They exchanged mischievous glances and both looked down. Minute by minute they were approaching the point where nothing short of violence would separate them. Had he been sodium and she chlorine, they would have turned into table salt before the astonished father’s eyes. And indeed Ambrose Rich was not blind. He saw his disaster steadily approaching, and resigned himself with the courage of a historian.

After supper Marvin sat down in the library and lighted the pipe that of late he had rarely touched. He wished to hear Dr. Rich talk, and he wished to see if Jean would slip out of the house to borrow maple syrup. When the soft rattle of dishes ceased in the kitchen, there was silence. She had departed, and he imagined her paddling up the river to Miss Mabel’s.

So he opened up the subject of grain, and soon had the scholar tracing it from the earliest days. He learned that long before Christ the farms of Italy had passed from the small holders and that these were herded in barracks. He learned of the effort of Gracchus to limit farms to two hundred and fifty acres, an effort that cost him his life. He heard how the younger brother tried to liberate the farmers by curbing the power of the senate, and how Caius had to kill himself to escape the senatorial mob.

He was astonished to be told that the revolt of his own British ancestors under Queen Boadicea was probably caused by the sudden withdrawal of a gigantic mortgage held by the moralist Seneca. Such were the things that ruined Rome. The picture grew blacker and blacker till it reached the reign of Domitian, when half of Italy lay uncultivated, and the farms of plundered Greece refused to yield another crop. The earth seemed about to be inherited by two surviving classes—the money lenders who devoured everything, and their slaves who could live on nothing. The thrilling recital took up an hour, and was full of wholesome warning for America.

But there was still no sound in the kitchen.
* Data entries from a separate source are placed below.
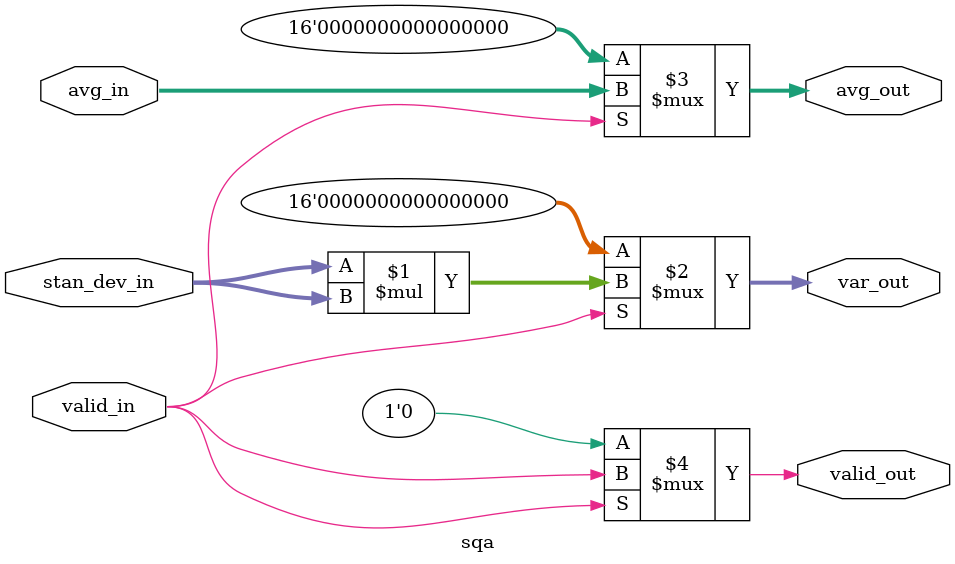
<source format=v>
`timescale 1ns / 1ps


/*
Authour: Yang Zhijie, National University of Defense Technology, P.R.China.

This is the square function module of our architecture.

Use this please cite: 

[1] Yang. Zhijie, Wang. Lei, et al., "Bactran: A Hardware Batch Normalization Implementation for CNN Training Engine," in IEEE Embedded Systems Letters, vol. 13, no. 1, pp. 29-32, March 2021.

This code follows the MIT License

Copyright (c) 2021 Yang Zhijie and Wang Lei of National University of Defense Technology, P.R.China

Permission is hereby granted, free of charge, to any person obtaining a copy
of this software and associated documentation files (the "Software"), to deal
in the Software without restriction, including without limitation the rights
to use, copy, modify, merge, publish, distribute, sublicense, and/or sell
copies of the Software, and to permit persons to whom the Software is
furnished to do so, subject to the following conditions:

The above copyright notice and this permission notice shall be included in all
copies or substantial portions of the Software.

THE SOFTWARE IS PROVIDED "AS IS", WITHOUT WARRANTY OF ANY KIND, EXPRESS OR
IMPLIED, INCLUDING BUT NOT LIMITED TO THE WARRANTIES OF MERCHANTABILITY,
FITNESS FOR A PARTICULAR PURPOSE AND NONINFRINGEMENT. IN NO EVENT SHALL THE
AUTHORS OR COPYRIGHT HOLDERS BE LIABLE FOR ANY CLAIM, DAMAGES OR OTHER
LIABILITY, WHETHER IN AN ACTION OF CONTRACT, TORT OR OTHERWISE, ARISING FROM,
OUT OF OR IN CONNECTION WITH THE SOFTWARE OR THE USE OR OTHER DEALINGS IN THE
SOFTWARE.
*/

module sqa(
stan_dev_in,
avg_in,
valid_in,
valid_out,
var_out,
avg_out
    );
    parameter DATA_WIDTH = 16;
    parameter MINI_BATCH = 64;
    parameter ADDR_WIDTH = $clog2(MINI_BATCH);
    
    input signed [DATA_WIDTH-1:0] stan_dev_in;
    input signed [DATA_WIDTH-1:0] avg_in;
    input valid_in;
    
    output valid_out;
    output signed [DATA_WIDTH-1:0] var_out;
    output signed [DATA_WIDTH-1:0] avg_out;
    
    assign var_out = valid_in?(stan_dev_in*stan_dev_in):{DATA_WIDTH{1'b0}};
    assign avg_out = valid_in?avg_in:{DATA_WIDTH{1'b0}};
    assign valid_out = valid_in?valid_in:1'b0;
    
endmodule

</source>
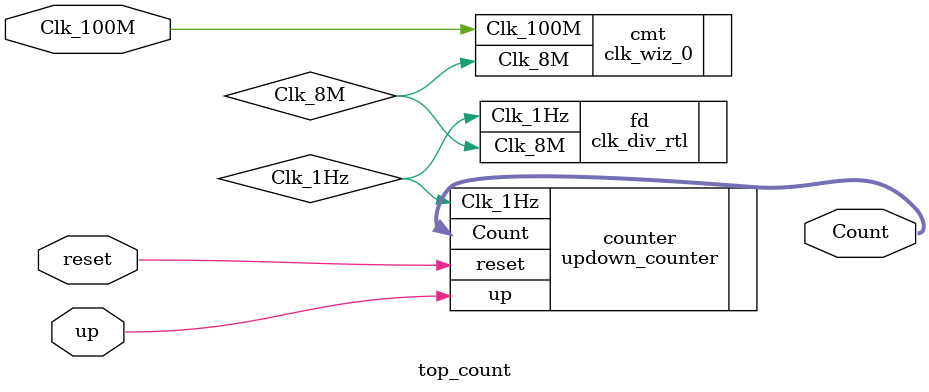
<source format=v>
`timescale 1ns / 1ps


module top_count (
    input Clk_100M,
    input reset,
    input up,
    output [6:0] Count
);

  wire Clk_8M, Clk_1Hz;

  // CMT INSTANTIATION
  clk_wiz_0 cmt (
      // Clock out ports
      .Clk_8M  (Clk_8M),   // output Clk_8M
      // Clock in ports
      .Clk_100M(Clk_100M)
  );  // input Clk_100M

  // FREQ DIVISION INSTANTIATION
  clk_div_rtl fd (
      .Clk_8M (Clk_8M),
      .Clk_1Hz(Clk_1Hz)
  );

  // COUNTER INSTANTIATION
  updown_counter counter(
      .Clk_1Hz(Clk_1Hz), .reset(reset), .up(up), .Count(Count)
  );

endmodule

</source>
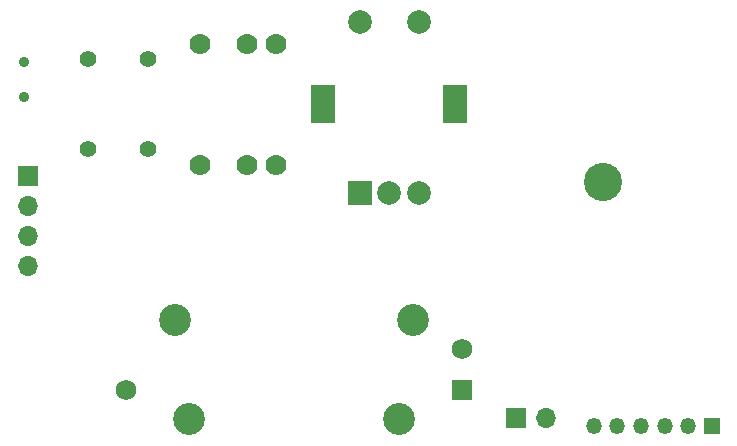
<source format=gbr>
%TF.GenerationSoftware,KiCad,Pcbnew,(6.0.6-0)*%
%TF.CreationDate,2023-05-14T21:26:17-05:00*%
%TF.ProjectId,MHC_MAIN_REV_2,4d48435f-4d41-4494-9e5f-5245565f322e,rev?*%
%TF.SameCoordinates,Original*%
%TF.FileFunction,Soldermask,Bot*%
%TF.FilePolarity,Negative*%
%FSLAX46Y46*%
G04 Gerber Fmt 4.6, Leading zero omitted, Abs format (unit mm)*
G04 Created by KiCad (PCBNEW (6.0.6-0)) date 2023-05-14 21:26:17*
%MOMM*%
%LPD*%
G01*
G04 APERTURE LIST*
%ADD10C,1.778000*%
%ADD11C,3.240000*%
%ADD12R,1.350000X1.350000*%
%ADD13O,1.350000X1.350000*%
%ADD14C,0.900000*%
%ADD15R,2.000000X2.000000*%
%ADD16C,2.000000*%
%ADD17R,2.000000X3.200000*%
%ADD18C,1.397000*%
%ADD19R,1.700000X1.700000*%
%ADD20O,1.700000X1.700000*%
%ADD21R,1.750000X1.750000*%
%ADD22C,1.750000*%
%ADD23C,2.700000*%
G04 APERTURE END LIST*
D10*
%TO.C,S1*%
X34420000Y-35007500D03*
X38405000Y-35007500D03*
X40920000Y-35007500D03*
X40920000Y-24707500D03*
X38405000Y-24707500D03*
X34420000Y-24707500D03*
%TD*%
D11*
%TO.C,U4*%
X68540000Y-36450000D03*
D12*
X77790000Y-57050000D03*
D13*
X75790000Y-57050000D03*
X73790000Y-57050000D03*
X71790000Y-57050000D03*
X69790000Y-57050000D03*
X67790000Y-57050000D03*
%TD*%
D14*
%TO.C,SW4*%
X19540000Y-26240000D03*
X19540000Y-29240000D03*
%TD*%
D15*
%TO.C,SW3*%
X47965000Y-37360000D03*
D16*
X52965000Y-37360000D03*
X50465000Y-37360000D03*
D17*
X44865000Y-29860000D03*
X56065000Y-29860000D03*
D16*
X52965000Y-22860000D03*
X47965000Y-22860000D03*
%TD*%
D18*
%TO.C,SW5*%
X24930000Y-33657500D03*
X24930000Y-26037500D03*
X30010000Y-33657500D03*
X30010000Y-26037500D03*
%TD*%
D19*
%TO.C,J2*%
X61230000Y-56390000D03*
D20*
X63770000Y-56390000D03*
%TD*%
D21*
%TO.C,RV1*%
X56660000Y-54077500D03*
D22*
X56660000Y-50577500D03*
X28160000Y-54077500D03*
D23*
X52510000Y-48127500D03*
X32310000Y-48127500D03*
X51310000Y-56527500D03*
X33510000Y-56527500D03*
%TD*%
D19*
%TO.C,J3*%
X19850000Y-35960000D03*
D20*
X19850000Y-38500000D03*
X19850000Y-41040000D03*
X19850000Y-43580000D03*
%TD*%
M02*

</source>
A question or two started the terse eloquence again. New emperors discussed the situation. Nothing could eventually save Rome from exhaustion, but something might be done to defer the collapse. He saw a system of state loans developed and the agriculture of northern Italy restored. He saw farm colonies established for time-expired soldiers. He saw the profits of state banks devoted to education. He beheld the franchise granted to women, and two Julias sitting in the senate. He saw every effort made to restore the sacredness of marriage, though that was the most hopeless enterprise of all, since it had become a matter of commercial contract. As Tacitus put it, the advantages of childlessness prevailed.

He listened to a keen analysis of the money system, with its progressive contraction. And when finally the doctor unexpectedly revealed an intimate knowledge of American farm loans and farm colonies, Marvin vowed to himself that this man should lecture at Yale.

The second lecture was hardly over when he heard the screen door of the kitchen lightly open and shut. He rose and expressed his gratitude for what he had learned, and when Jean appeared in the door of the library, all glowing with exercise, he went forward and took her by the hand.

“Do I need to tell you that this has been the happiest day of my life?”

She glanced down shyly. “I’m glad you liked it.”